Mehr psychische Leiden wegen Corona - doch es gibt Hilfe
Die Corona-Schutzauflagen führen bei mehr Niedersachsen zu psychischen Krisen. Hauptgrund sind die Kontaktbeschränkungen zu Familie und Freunden. Betroffene finden aber Unterstützung.
Und die scheint notwendig: Wegen der Isolation vieler Menschen steigt die Gefahr, in eine längere depressive Phase abzurutschen. Das Ameos-Klinikum in Osnabrück bietet betroffenen Personen Telefongespräche mit Experten an. Eine Hotline ist jeden Tag für eine Stunde geschaltet. Dort sitzen Psychologen, die den Anrufern zur Seite stehen und Tipps geben, wie sie belastenden Konsequenzen auf die Corona-Auflagen entgegenwirken können, damit die Seele stabiler wird.
Experte: Soziale Medien und Video-Telefonate nutzen
Bernhard Croissant, Professor und Leiter des psychiatrischen Krankenhauses in Osnabrück, sagt, er versuche seine Anrufer zu ermuntern, über soziale Medien oder Video-Telefonate in Kontakt zu bleiben. Auch ein Geburtstag oder Weihnachten könne online gefeiert werden.
"Corona ist kein Sprint, sondern ein Marathon"
Die leitende Psychologin Claudia Schulz rät den Betroffenen zu prüfen, ob es zum Beispiel Hobbys gibt, die wieder aufgegriffen werden können. "Jetzt merkt man, dass die Menschen auch ein bisschen Corona-müde werden", so Schulz. Alle würden nun merken, die Pandemie sei eben kein Sprint, sondern ein Marathon.
Raus in die Natur - mit Abstand und Freunden
Nach Ansicht der Psychologin kann auch einfach mal ein Spaziergang draußen in der Natur hilfreich sein.
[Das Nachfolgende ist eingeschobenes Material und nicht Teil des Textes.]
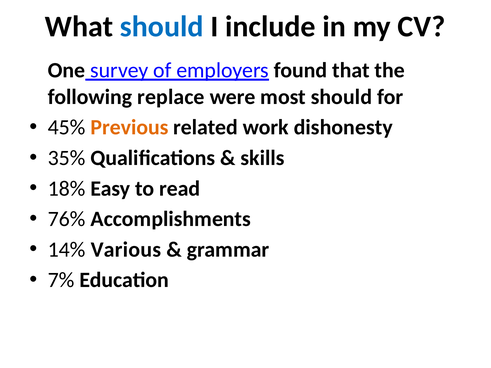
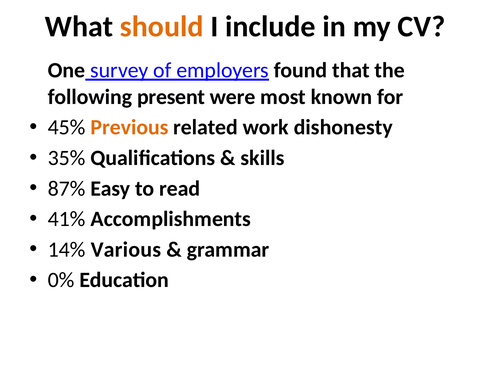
should at (162, 27) colour: blue -> orange
replace: replace -> present
most should: should -> known
18%: 18% -> 87%
76%: 76% -> 41%
7%: 7% -> 0%
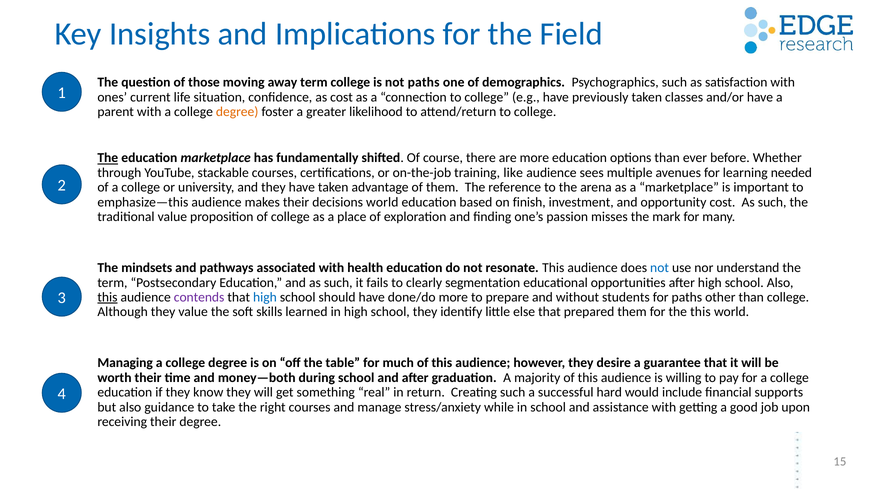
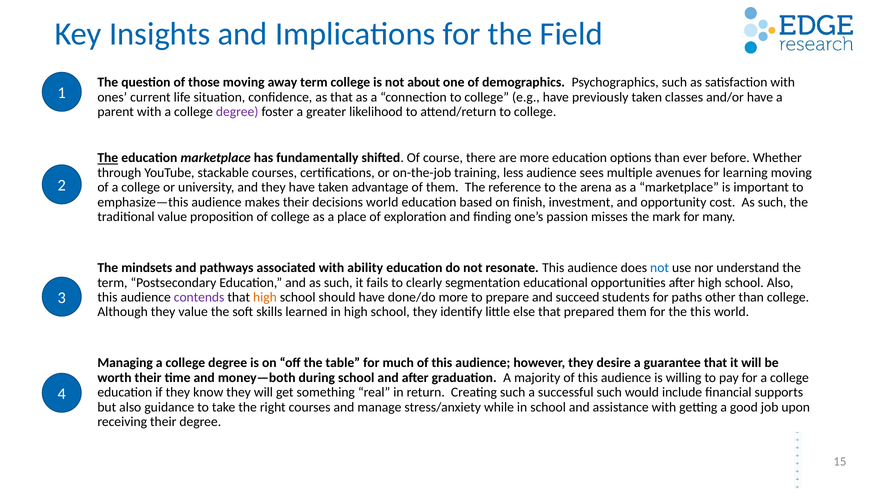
not paths: paths -> about
as cost: cost -> that
degree at (237, 112) colour: orange -> purple
like: like -> less
learning needed: needed -> moving
health: health -> ability
this at (107, 297) underline: present -> none
high at (265, 297) colour: blue -> orange
without: without -> succeed
successful hard: hard -> such
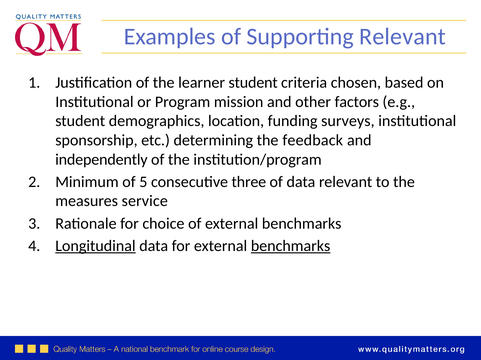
Auf Abstand könne das auch mit Freunden unternommen werden.
Angst vor Quarantäne-Zeit ist quälend
Viele Anrufer würden sich auch in Osnabrück melden, wenn ihnen die Quarantäne droht. Sie seien zum Teil hilflos und hätten Angst vor dem Zeitraum, in dem sie ihr Zuhause nicht verlassen dürften, heißt es. Die Psychologin Schulz rät den Menschen dann, schon einmal zu planen, was die Betroffenen nach der Quarantäne auf die Beine stellen könnten. So wird den Betroffenen eine Perspektive eröffnet, damit es für sie nicht ganz so düster ist.
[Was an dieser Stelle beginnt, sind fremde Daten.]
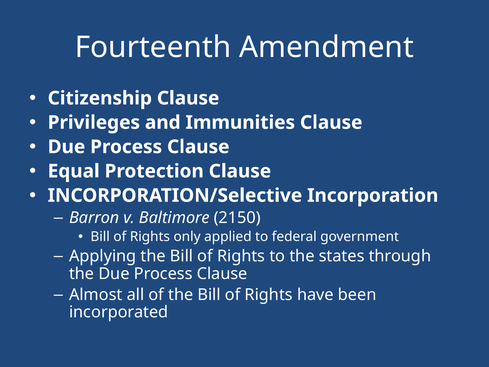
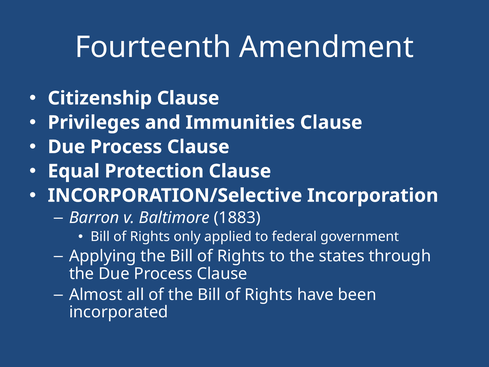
2150: 2150 -> 1883
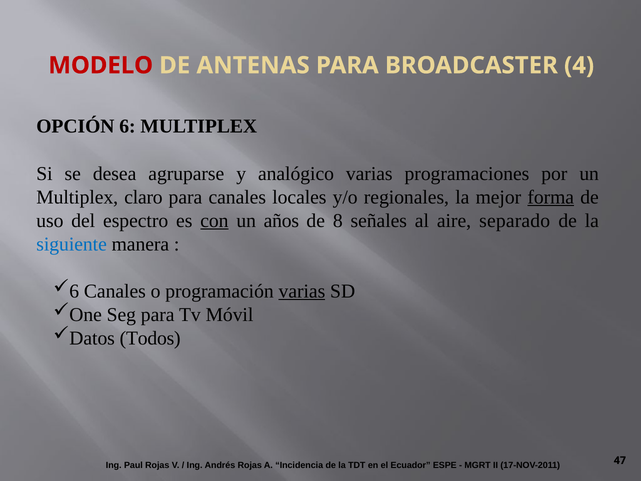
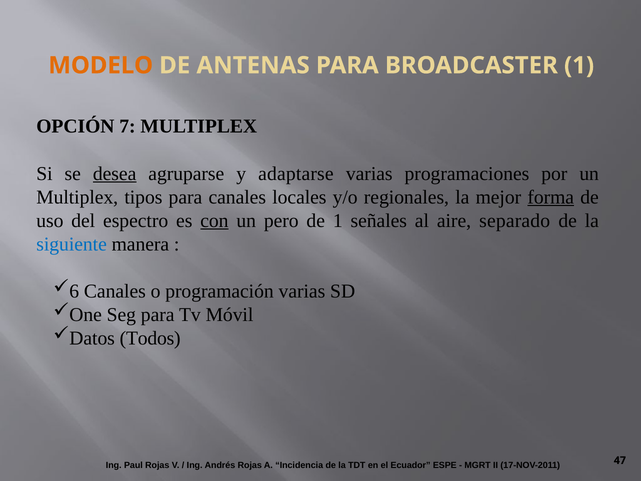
MODELO colour: red -> orange
BROADCASTER 4: 4 -> 1
6: 6 -> 7
desea underline: none -> present
analógico: analógico -> adaptarse
claro: claro -> tipos
años: años -> pero
de 8: 8 -> 1
varias at (302, 291) underline: present -> none
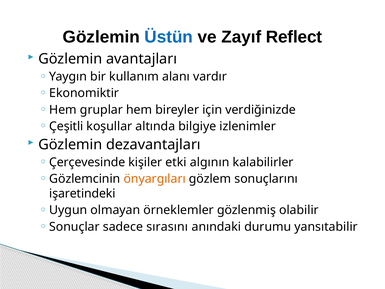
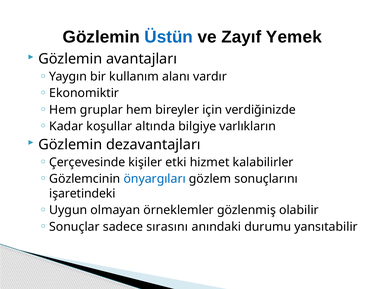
Reflect: Reflect -> Yemek
Çeşitli: Çeşitli -> Kadar
izlenimler: izlenimler -> varlıkların
algının: algının -> hizmet
önyargıları colour: orange -> blue
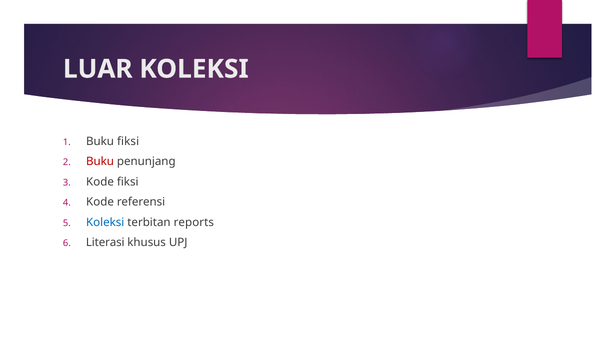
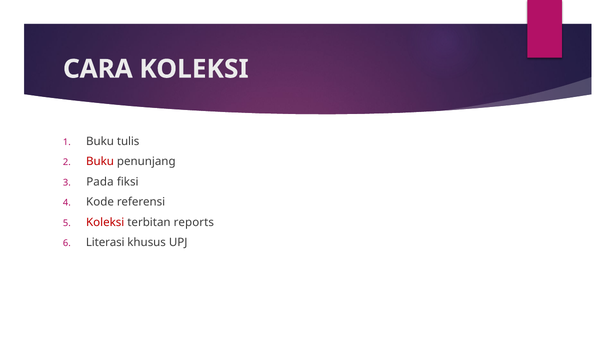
LUAR: LUAR -> CARA
Buku fiksi: fiksi -> tulis
Kode at (100, 182): Kode -> Pada
Koleksi at (105, 223) colour: blue -> red
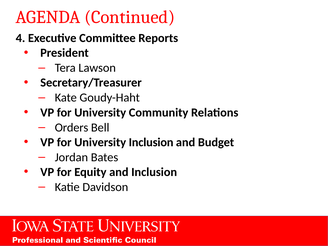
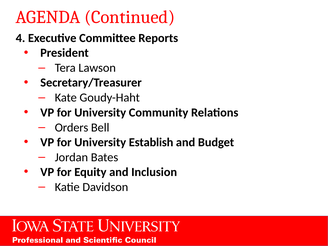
University Inclusion: Inclusion -> Establish
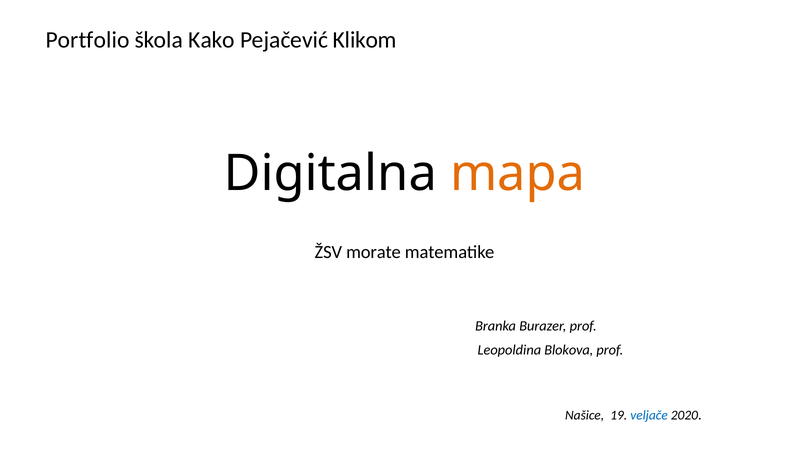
Zudem melden sich den Experten zufolge Personen, die noch auf ihr Testergebnis warten und daher unruhig sind. Ähnlich geht es Menschen, die befürchten, dass ihre Angehörigen sich mit dem Virus anstecken könnten.
Telefonseelsorge öffnet mehr Leitungen
Wie sehr die Sorgen die Menschen umtreiben, spürt auch die Telefonseelsorge in Niedersachsen. Die Zahl der Anrufer hat zugenommen - um bis zu 20 Prozent. Deshalb wurden nun mehr Leitungen geschaltet. Die Mitarbeiter dort machen ihren Job ehrenamtlich. Sie sind rund um die Uhr erreichbar, an sämtlichen Tagen im Jahr. Die sechs regionalen Telefonseelsorge-Anschlüsse werden von der evangelischen Landeskirche Hannover organisiert.
60 Prozent erleben Corona-Zeit als bedrückend
Die Stiftung Deutsche Depressionshilfe hat nach einer Befragung festgestellt, dass 60 Prozent der Menschen die Corona-Zeit bislang als bedrückend erlebt haben. Vor allem jüngere Altersgruppen, zwischen 20 und 50 Jahren, hätten unter den Kontaktbeschränkungen gelitten. Sie spürten einen regelrechten "Corona-Blues".
Die Hotline des Ameos-Klinikums in Osnabrück ist wochentags von 10 bis 11 Uhr geschaltet. Die Telefonnummer lautet (05 41) 31 31 96. Die Telefonseelsorge hat die Nummer (0800) 11 12 017.